Los momentos posteriores están borrosos en mi mente. Me encanta cuando dejo de sentir mi cuerpo, cuando me despego de la escena y transciendo a otra realidad en la que todo es más claro y me siento renovado. Estoy consciente de que mi cuerpo está magullado, pero no siento dolor. Me siento exultante de gozo, abierto. Parece que me voy a salir de mí mismo. Las marcas rojas que cubren mi cuerpo están empezando a volverse moradas. Cuando empiezo a sentir que tu cara me abre las cachas de culo y me lo empiezas a comer, sé que he dado todo lo que tu querías que diese.
* * *
Lo que más me gusta es el látigo. Me encanta el chasquido que da y que provoque miedo, esa explosión sónica al romper la velocidad del sonido. No hay nada más intenso que el pinchazo de dolor que se extiende por mi piel. El dolor acelera cuando me alcanza el golpe de la punta del látigo. Sube justo al tocarte, es una descarga sensorial que es como una alarma roja que indica que te debes apartar, y que explota dentro del cuerpo en un orgasmo interior de la carne. Cada golpe me lleva a un nivel más profundo dentro de mí mismo.
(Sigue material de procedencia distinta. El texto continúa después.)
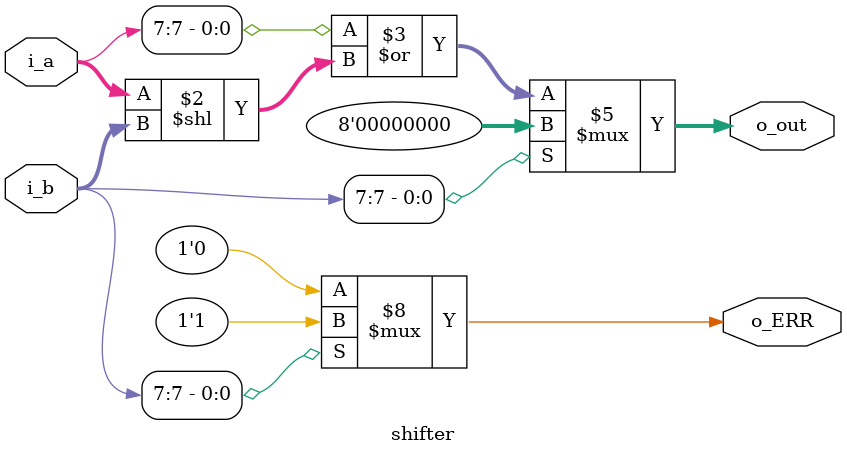
<source format=sv>
`define ZNAK_A i_a[N-1]
`define ZNAK_B i_b[N-1]

module shifter(i_a, i_b, o_out, o_ERR);

    parameter N = 8;
    input logic [N-1:0] i_a;
    input logic [N-1:0] i_b;
    output logic [N-1:0] o_out;
    output logic o_ERR;

    always_comb begin
        if(`ZNAK_B) begin
            o_ERR = 1'b1;
            o_out = '0;
        end
        else begin
            o_ERR = 1'b0;
            o_out = `ZNAK_A | (i_a << i_b);
        end
    end

endmodule
</source>
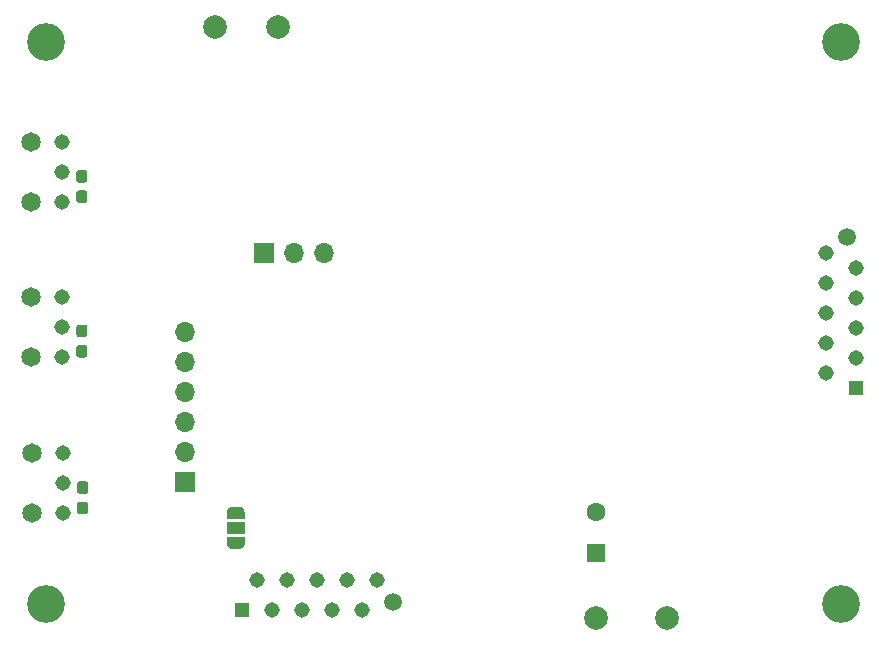
<source format=gbr>
G04 #@! TF.GenerationSoftware,KiCad,Pcbnew,(5.1.10-0-10_14)*
G04 #@! TF.CreationDate,2021-10-25T19:36:00+02:00*
G04 #@! TF.ProjectId,spdif_recv_cs,73706469-665f-4726-9563-765f63732e6b,rev?*
G04 #@! TF.SameCoordinates,Original*
G04 #@! TF.FileFunction,Soldermask,Bot*
G04 #@! TF.FilePolarity,Negative*
%FSLAX46Y46*%
G04 Gerber Fmt 4.6, Leading zero omitted, Abs format (unit mm)*
G04 Created by KiCad (PCBNEW (5.1.10-0-10_14)) date 2021-10-25 19:36:00*
%MOMM*%
%LPD*%
G01*
G04 APERTURE LIST*
%ADD10C,1.308000*%
%ADD11C,1.650000*%
%ADD12C,2.000000*%
%ADD13R,1.308000X1.308000*%
%ADD14C,1.500000*%
%ADD15O,1.700000X1.700000*%
%ADD16R,1.700000X1.700000*%
%ADD17C,0.100000*%
%ADD18R,1.500000X1.000000*%
%ADD19C,1.600000*%
%ADD20R,1.600000X1.600000*%
%ADD21C,3.200000*%
G04 APERTURE END LIST*
D10*
X115088500Y-96393000D03*
X115088500Y-98933000D03*
X115088500Y-101473000D03*
D11*
X112458500Y-101473000D03*
X112458500Y-96393000D03*
D10*
X115025000Y-83185000D03*
X115025000Y-85725000D03*
X115025000Y-88265000D03*
D11*
X112395000Y-88265000D03*
X112395000Y-83185000D03*
D10*
X115025000Y-70104000D03*
X115025000Y-72644000D03*
X115025000Y-75184000D03*
D11*
X112395000Y-75184000D03*
X112395000Y-70104000D03*
G36*
G01*
X116539000Y-100528000D02*
X117014000Y-100528000D01*
G75*
G02*
X117251500Y-100765500I0J-237500D01*
G01*
X117251500Y-101365500D01*
G75*
G02*
X117014000Y-101603000I-237500J0D01*
G01*
X116539000Y-101603000D01*
G75*
G02*
X116301500Y-101365500I0J237500D01*
G01*
X116301500Y-100765500D01*
G75*
G02*
X116539000Y-100528000I237500J0D01*
G01*
G37*
G36*
G01*
X116539000Y-98803000D02*
X117014000Y-98803000D01*
G75*
G02*
X117251500Y-99040500I0J-237500D01*
G01*
X117251500Y-99640500D01*
G75*
G02*
X117014000Y-99878000I-237500J0D01*
G01*
X116539000Y-99878000D01*
G75*
G02*
X116301500Y-99640500I0J237500D01*
G01*
X116301500Y-99040500D01*
G75*
G02*
X116539000Y-98803000I237500J0D01*
G01*
G37*
G36*
G01*
X116475500Y-87256500D02*
X116950500Y-87256500D01*
G75*
G02*
X117188000Y-87494000I0J-237500D01*
G01*
X117188000Y-88094000D01*
G75*
G02*
X116950500Y-88331500I-237500J0D01*
G01*
X116475500Y-88331500D01*
G75*
G02*
X116238000Y-88094000I0J237500D01*
G01*
X116238000Y-87494000D01*
G75*
G02*
X116475500Y-87256500I237500J0D01*
G01*
G37*
G36*
G01*
X116475500Y-85531500D02*
X116950500Y-85531500D01*
G75*
G02*
X117188000Y-85769000I0J-237500D01*
G01*
X117188000Y-86369000D01*
G75*
G02*
X116950500Y-86606500I-237500J0D01*
G01*
X116475500Y-86606500D01*
G75*
G02*
X116238000Y-86369000I0J237500D01*
G01*
X116238000Y-85769000D01*
G75*
G02*
X116475500Y-85531500I237500J0D01*
G01*
G37*
G36*
G01*
X116475500Y-74175500D02*
X116950500Y-74175500D01*
G75*
G02*
X117188000Y-74413000I0J-237500D01*
G01*
X117188000Y-75013000D01*
G75*
G02*
X116950500Y-75250500I-237500J0D01*
G01*
X116475500Y-75250500D01*
G75*
G02*
X116238000Y-75013000I0J237500D01*
G01*
X116238000Y-74413000D01*
G75*
G02*
X116475500Y-74175500I237500J0D01*
G01*
G37*
G36*
G01*
X116475500Y-72450500D02*
X116950500Y-72450500D01*
G75*
G02*
X117188000Y-72688000I0J-237500D01*
G01*
X117188000Y-73288000D01*
G75*
G02*
X116950500Y-73525500I-237500J0D01*
G01*
X116475500Y-73525500D01*
G75*
G02*
X116238000Y-73288000I0J237500D01*
G01*
X116238000Y-72688000D01*
G75*
G02*
X116475500Y-72450500I237500J0D01*
G01*
G37*
D12*
X127952500Y-60325000D03*
X133350000Y-60325000D03*
D13*
X130238500Y-109728000D03*
D10*
X131508500Y-107188000D03*
X132778500Y-109728000D03*
X134048500Y-107188000D03*
X135318500Y-109728000D03*
X136588500Y-107188000D03*
X137858500Y-109728000D03*
X139128500Y-107188000D03*
X140398500Y-109728000D03*
X141668500Y-107188000D03*
D14*
X143068500Y-108988000D03*
D13*
X182223000Y-90935000D03*
D10*
X179683000Y-89665000D03*
X182223000Y-88395000D03*
X179683000Y-87125000D03*
X182223000Y-85855000D03*
X179683000Y-84585000D03*
X182223000Y-83315000D03*
X179683000Y-82045000D03*
X182223000Y-80775000D03*
X179683000Y-79505000D03*
D14*
X181483000Y-78105000D03*
D15*
X137223500Y-79438500D03*
X134683500Y-79438500D03*
D16*
X132143500Y-79438500D03*
D17*
G36*
X130493200Y-103488400D02*
G01*
X130493200Y-104038400D01*
X130492598Y-104038400D01*
X130492598Y-104062934D01*
X130487788Y-104111765D01*
X130478216Y-104159890D01*
X130463972Y-104206845D01*
X130445195Y-104252178D01*
X130422064Y-104295451D01*
X130394804Y-104336250D01*
X130363676Y-104374179D01*
X130328979Y-104408876D01*
X130291050Y-104440004D01*
X130250251Y-104467264D01*
X130206978Y-104490395D01*
X130161645Y-104509172D01*
X130114690Y-104523416D01*
X130066565Y-104532988D01*
X130017734Y-104537798D01*
X129993200Y-104537798D01*
X129993200Y-104538400D01*
X129493200Y-104538400D01*
X129493200Y-104537798D01*
X129468666Y-104537798D01*
X129419835Y-104532988D01*
X129371710Y-104523416D01*
X129324755Y-104509172D01*
X129279422Y-104490395D01*
X129236149Y-104467264D01*
X129195350Y-104440004D01*
X129157421Y-104408876D01*
X129122724Y-104374179D01*
X129091596Y-104336250D01*
X129064336Y-104295451D01*
X129041205Y-104252178D01*
X129022428Y-104206845D01*
X129008184Y-104159890D01*
X128998612Y-104111765D01*
X128993802Y-104062934D01*
X128993802Y-104038400D01*
X128993200Y-104038400D01*
X128993200Y-103488400D01*
X130493200Y-103488400D01*
G37*
D18*
X129743200Y-102738400D03*
D17*
G36*
X128993802Y-101438400D02*
G01*
X128993802Y-101413866D01*
X128998612Y-101365035D01*
X129008184Y-101316910D01*
X129022428Y-101269955D01*
X129041205Y-101224622D01*
X129064336Y-101181349D01*
X129091596Y-101140550D01*
X129122724Y-101102621D01*
X129157421Y-101067924D01*
X129195350Y-101036796D01*
X129236149Y-101009536D01*
X129279422Y-100986405D01*
X129324755Y-100967628D01*
X129371710Y-100953384D01*
X129419835Y-100943812D01*
X129468666Y-100939002D01*
X129493200Y-100939002D01*
X129493200Y-100938400D01*
X129993200Y-100938400D01*
X129993200Y-100939002D01*
X130017734Y-100939002D01*
X130066565Y-100943812D01*
X130114690Y-100953384D01*
X130161645Y-100967628D01*
X130206978Y-100986405D01*
X130250251Y-101009536D01*
X130291050Y-101036796D01*
X130328979Y-101067924D01*
X130363676Y-101102621D01*
X130394804Y-101140550D01*
X130422064Y-101181349D01*
X130445195Y-101224622D01*
X130463972Y-101269955D01*
X130478216Y-101316910D01*
X130487788Y-101365035D01*
X130492598Y-101413866D01*
X130492598Y-101438400D01*
X130493200Y-101438400D01*
X130493200Y-101988400D01*
X128993200Y-101988400D01*
X128993200Y-101438400D01*
X128993802Y-101438400D01*
G37*
D12*
X166243000Y-110363000D03*
X160210500Y-110363000D03*
D19*
X160210500Y-101402000D03*
D20*
X160210500Y-104902000D03*
D15*
X125476000Y-86156800D03*
X125476000Y-88696800D03*
X125476000Y-91236800D03*
X125476000Y-93776800D03*
X125476000Y-96316800D03*
D16*
X125476000Y-98856800D03*
D21*
X113665000Y-109220000D03*
X180975000Y-109220000D03*
X180975000Y-61595000D03*
X113665000Y-61595000D03*
M02*

</source>
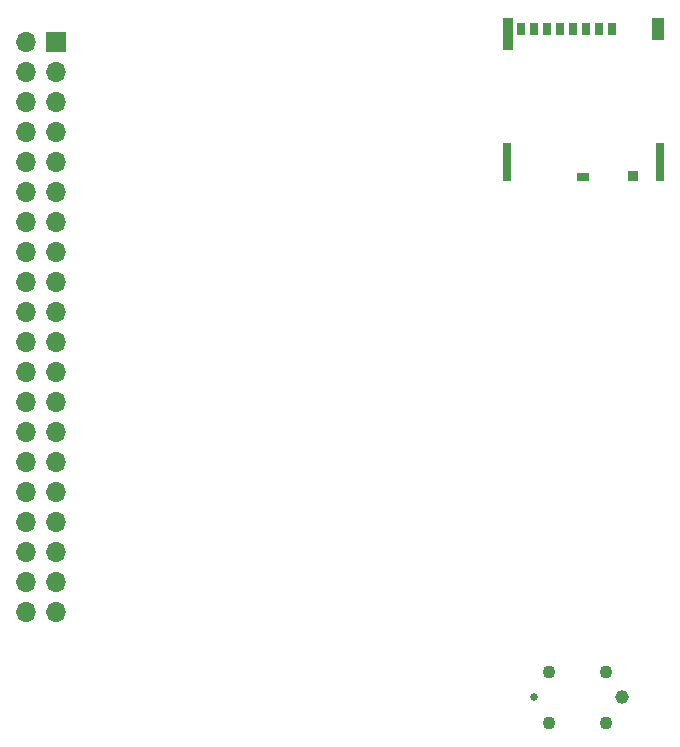
<source format=gbr>
%TF.GenerationSoftware,KiCad,Pcbnew,6.0.11-2627ca5db0~126~ubuntu22.04.1*%
%TF.CreationDate,2023-07-02T17:23:57-07:00*%
%TF.ProjectId,small-display,736d616c-6c2d-4646-9973-706c61792e6b,rev?*%
%TF.SameCoordinates,Original*%
%TF.FileFunction,Soldermask,Bot*%
%TF.FilePolarity,Negative*%
%FSLAX46Y46*%
G04 Gerber Fmt 4.6, Leading zero omitted, Abs format (unit mm)*
G04 Created by KiCad (PCBNEW 6.0.11-2627ca5db0~126~ubuntu22.04.1) date 2023-07-02 17:23:57*
%MOMM*%
%LPD*%
G01*
G04 APERTURE LIST*
%ADD10C,0.660000*%
%ADD11C,1.150000*%
%ADD12C,1.100000*%
%ADD13R,1.700000X1.700000*%
%ADD14O,1.700000X1.700000*%
%ADD15R,0.700000X1.100000*%
%ADD16R,0.900000X0.930000*%
%ADD17R,1.050000X0.780000*%
%ADD18R,0.860000X2.800000*%
%ADD19R,0.700000X3.330000*%
%ADD20R,1.140000X1.830000*%
G04 APERTURE END LIST*
D10*
%TO.C,J1*%
X16750000Y-59000000D03*
D11*
X24250000Y-59000000D03*
D12*
X18100000Y-56850000D03*
X22900000Y-56850000D03*
X22900000Y-61150000D03*
X18100000Y-61150000D03*
%TD*%
D13*
%TO.C,J3*%
X-23660000Y-3550000D03*
D14*
X-26200000Y-3550000D03*
X-23660000Y-6090000D03*
X-26200000Y-6090000D03*
X-23660000Y-8630000D03*
X-26200000Y-8630000D03*
X-23660000Y-11170000D03*
X-26200000Y-11170000D03*
X-23660000Y-13710000D03*
X-26200000Y-13710000D03*
X-23660000Y-16250000D03*
X-26200000Y-16250000D03*
X-23660000Y-18790000D03*
X-26200000Y-18790000D03*
X-23660000Y-21330000D03*
X-26200000Y-21330000D03*
X-23660000Y-23870000D03*
X-26200000Y-23870000D03*
X-23660000Y-26410000D03*
X-26200000Y-26410000D03*
X-23660000Y-28950000D03*
X-26200000Y-28950000D03*
X-23660000Y-31490000D03*
X-26200000Y-31490000D03*
X-23660000Y-34030000D03*
X-26200000Y-34030000D03*
X-23660000Y-36570000D03*
X-26200000Y-36570000D03*
X-23660000Y-39110000D03*
X-26200000Y-39110000D03*
X-23660000Y-41650000D03*
X-26200000Y-41650000D03*
X-23660000Y-44190000D03*
X-26200000Y-44190000D03*
X-23660000Y-46730000D03*
X-26200000Y-46730000D03*
X-23660000Y-49270000D03*
X-26200000Y-49270000D03*
X-23660000Y-51810000D03*
X-26200000Y-51810000D03*
%TD*%
D15*
%TO.C,J2*%
X23380000Y-2375000D03*
X22280000Y-2375000D03*
X21180000Y-2375000D03*
X20080000Y-2375000D03*
X18980000Y-2375000D03*
X17880000Y-2375000D03*
X16780000Y-2375000D03*
X15680000Y-2375000D03*
D16*
X25170000Y-14840000D03*
D17*
X20905000Y-14915000D03*
D18*
X14600000Y-2875000D03*
D19*
X14520000Y-13640000D03*
D20*
X27260000Y-2390000D03*
D19*
X27480000Y-13640000D03*
%TD*%
M02*

</source>
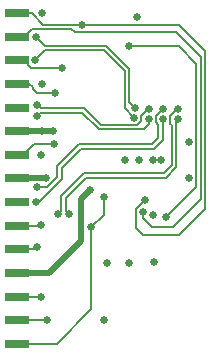
<source format=gbl>
%FSLAX25Y25*%
%MOIN*%
G70*
G01*
G75*
G04 Layer_Physical_Order=4*
G04 Layer_Color=16711680*
%ADD10R,0.03543X0.03937*%
%ADD11R,0.03937X0.03740*%
%ADD12R,0.03937X0.03543*%
%ADD13R,0.00787X0.07874*%
%ADD14R,0.07874X0.03150*%
%ADD15C,0.00800*%
%ADD16C,0.02000*%
%ADD17C,0.02600*%
%ADD18C,0.04000*%
%ADD19C,0.03200*%
D14*
X447500Y400236D02*
D03*
Y290000D02*
D03*
Y297874D02*
D03*
Y305748D02*
D03*
Y313622D02*
D03*
Y321496D02*
D03*
Y329370D02*
D03*
Y337244D02*
D03*
Y345118D02*
D03*
Y352992D02*
D03*
Y360866D02*
D03*
Y368740D02*
D03*
Y376614D02*
D03*
Y392362D02*
D03*
Y384488D02*
D03*
D15*
X460850Y345634D02*
Y349303D01*
X457566Y342350D02*
X460850Y345634D01*
X454070Y342350D02*
X457566D01*
X454723Y337244D02*
X462450Y344971D01*
X453964Y337244D02*
X454723D01*
X462450Y344971D02*
Y348640D01*
X496190Y364820D02*
X496280Y364910D01*
X496190Y358087D02*
Y364820D01*
X493053Y354950D02*
X496190Y358087D01*
X468760Y354950D02*
X493053D01*
X462450Y348640D02*
X468760Y354950D01*
X499060Y349443D02*
Y362800D01*
X496447Y346830D02*
X499060Y349443D01*
X469967Y346830D02*
X496447D01*
X500660Y364580D02*
X501080Y365000D01*
X500660Y348780D02*
Y364580D01*
X497110Y345230D02*
X500660Y348780D01*
X470630Y345230D02*
X497110D01*
X463859Y338459D02*
X470630Y345230D01*
X463859Y334100D02*
Y338459D01*
Y334100D02*
X464759Y333200D01*
X498580Y363280D02*
X499060Y362800D01*
X498580Y363280D02*
Y366036D01*
X500945Y368400D02*
X501080D01*
X498580Y366036D02*
X500945Y368400D01*
X501450Y389140D02*
X507330Y383260D01*
Y342180D02*
Y383260D01*
X500470Y393770D02*
X508730Y385510D01*
Y338140D02*
Y385510D01*
X499610Y329020D02*
X508730Y338140D01*
X501400Y396330D02*
X510130Y387600D01*
Y334870D02*
Y387600D01*
X501670Y326410D02*
X510130Y334870D01*
X484950Y389140D02*
X501450D01*
X497380Y332230D02*
X507330Y342180D01*
X492480Y329020D02*
X499610D01*
X489700Y331800D02*
X492480Y329020D01*
X489700Y331800D02*
Y333800D01*
X462259Y339122D02*
X469967Y346830D01*
X462259Y334100D02*
Y339122D01*
X461359Y333200D02*
X462259Y334100D01*
X468097Y356550D02*
X492390D01*
X460850Y349303D02*
X468097Y356550D01*
X492390D02*
X494590Y358750D01*
Y363065D01*
X493780Y363875D02*
X494590Y363065D01*
X493780Y363875D02*
Y365946D01*
X453390Y321550D02*
X454220Y322380D01*
X453390Y321541D02*
Y321550D01*
X453345Y321496D02*
X453390Y321541D01*
X447500Y321496D02*
X453345D01*
X489460Y326410D02*
X501670D01*
X487140Y328730D02*
X489460Y326410D01*
X487140Y328730D02*
Y334970D01*
X490100Y337930D01*
X449812Y392362D02*
X452470Y395020D01*
X465660D01*
X466910Y393770D01*
X472320Y301550D02*
Y328980D01*
X460770Y290000D02*
X472320Y301550D01*
X447500Y290000D02*
X460770D01*
X472320Y328980D02*
X476420Y333080D01*
Y338980D01*
X489823Y361500D02*
X489971Y361649D01*
X474760Y361500D02*
X489823D01*
X469240Y367020D02*
X474760Y361500D01*
X455350Y367020D02*
X469240D01*
X454290Y365960D02*
X455350Y367020D01*
X487633Y363000D02*
X488980Y364347D01*
X475523Y363000D02*
X487633D01*
X469903Y368620D02*
X475523Y363000D01*
X455420Y368620D02*
X469903D01*
X496144Y368310D02*
X496340D01*
X493780Y365946D02*
X496144Y368310D01*
X491480Y363157D02*
Y364900D01*
X489971Y361649D02*
X491480Y363157D01*
X488980Y364347D02*
Y365935D01*
X491344Y368300D02*
X491600D01*
X488980Y365935D02*
X491344Y368300D01*
X486680Y365300D02*
Y365385D01*
X483400Y368665D02*
X486680Y365385D01*
X476600Y387800D02*
X483400Y381000D01*
X477263Y389400D02*
X485000Y381663D01*
X456824Y389400D02*
X477263D01*
X485000Y370600D02*
Y381663D01*
X457000Y387800D02*
X476600D01*
X483400Y370700D02*
Y381000D01*
X453688Y384488D02*
X457000Y387800D01*
X485000Y370600D02*
X486900Y368700D01*
X452330Y381970D02*
X462550D01*
X449812Y384488D02*
X452330Y381970D01*
X447500Y384488D02*
X449812D01*
X466910Y393770D02*
X500470D01*
X456240Y396420D02*
X469170D01*
X452424Y400236D02*
X456240Y396420D01*
X469170D02*
X469260Y396330D01*
X447500Y400236D02*
X452424D01*
X447500Y392362D02*
X449812D01*
X469260Y396330D02*
X501400D01*
X453200Y356490D02*
X459830D01*
X449702Y352992D02*
X453200Y356490D01*
X447500Y352992D02*
X449702D01*
X454360Y369680D02*
X455420Y368620D01*
X454300Y373440D02*
X460340D01*
X452740Y375000D02*
X454300Y373440D01*
X452740Y375000D02*
Y375450D01*
X451576Y376614D02*
X452740Y375450D01*
X447500Y376614D02*
X451576D01*
X489971Y361649D02*
X490201Y361879D01*
X483400Y368665D02*
Y370700D01*
Y369800D02*
Y370700D01*
X453862Y392362D02*
X456824Y389400D01*
X455598Y329370D02*
X455664Y329436D01*
X447500Y329370D02*
X455598D01*
X455552Y305748D02*
X455564Y305736D01*
X447500Y305748D02*
X455552D01*
X447500Y297874D02*
X457626D01*
D16*
X468990Y324320D02*
Y338160D01*
X472010Y341180D01*
X471930Y341260D02*
X472010Y341180D01*
X458292Y313622D02*
X468990Y324320D01*
X447500Y313622D02*
X458292D01*
X447632Y345250D02*
X456950D01*
X457082Y345118D01*
X447500D02*
X447632Y345250D01*
X455966Y360866D02*
X459534D01*
X447500D02*
X455966D01*
D17*
X495620Y351250D02*
D03*
X476690Y297900D02*
D03*
X487500Y399040D02*
D03*
X504770Y357120D02*
D03*
X504850Y345250D02*
D03*
X464759Y333200D02*
D03*
X461359D02*
D03*
X471930Y341260D02*
D03*
X454220Y322380D02*
D03*
X472320Y328980D02*
D03*
X476420Y338980D02*
D03*
X490100Y337930D02*
D03*
X489700Y333800D02*
D03*
X492979Y351120D02*
D03*
X497380Y332230D02*
D03*
X493040Y333050D02*
D03*
X493100Y317240D02*
D03*
X484900Y316760D02*
D03*
X477700Y317060D02*
D03*
X486680Y365300D02*
D03*
X491480Y364900D02*
D03*
X496280Y364910D02*
D03*
X496340Y368310D02*
D03*
X501080Y368400D02*
D03*
X491600Y368300D02*
D03*
X453964Y337244D02*
D03*
X454070Y342350D02*
D03*
X484950Y389140D02*
D03*
X462550Y381970D02*
D03*
X469260Y396330D02*
D03*
X459830Y356490D02*
D03*
X460340Y373440D02*
D03*
X501080Y365000D02*
D03*
X454360Y369680D02*
D03*
X454290Y365960D02*
D03*
X486900Y368700D02*
D03*
X483531Y351231D02*
D03*
X488255Y351255D02*
D03*
X453688Y384488D02*
D03*
X453862Y392362D02*
D03*
X457082Y345118D02*
D03*
X459534Y360866D02*
D03*
X455966D02*
D03*
X455564Y305736D02*
D03*
X455664Y329436D02*
D03*
X455564Y353036D02*
D03*
X455864Y376736D02*
D03*
X455764Y400236D02*
D03*
X457626Y297874D02*
D03*
M02*

</source>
El látigo es un símbolo eterno de la comunicación y el castigo, que trata a los hombres como si fuesen animales, torturándolos hasta someterlos. Dar latigazos era una práctica previa a las ejecuciones de los Romanos, con látigos con ganchos de metal incrustados para destrozar a la víctima antes de la crucifixión. Dos lictors daban latigazos al prisionero, hiriendo profundamente su espalda, su culo y sus piernas para acelerar su muerte. Los cristianos de la Edad Media recordaban estas torturas al flagelarse y al acabar sangrando, cuando iban en procesión de una ciudad en ciudad, mortificando su carne en memoria de La Cruz. Los azotes eran una de las principales formas de asegurar la disciplina en los galeones ingleses, con los marineros atados al mástil y golpeados para asegurar un comportamiento del subordinado. Los franceses preferían el rigorismo para la disciplina doméstica. A los presidiarios de Australia les hacían ayunar hasta casi morirse de hambre y les azotaban con látigos para dar muestra del poder soberano colonial. Cada vez que aparece un látigo en cualquier parte, se vuelven a revivir miles de años de dominación de esclavos y criminales, marineros y soldados. El miedo que se siente al oír el chasquido en el aire, los golpes sobre la piel son sentimientos que llevan existiendo desde el inicio de los tiempos. Los mismos olores a sudor por el miedo cuando te atan y esperas esa sesión de tortura. Las mismas sensaciones recorren tu cuerpo. La diferencia entre lo que yo hago y lo que esos hombres sufrieron en el pasado es que yo he dado mi consentimiento.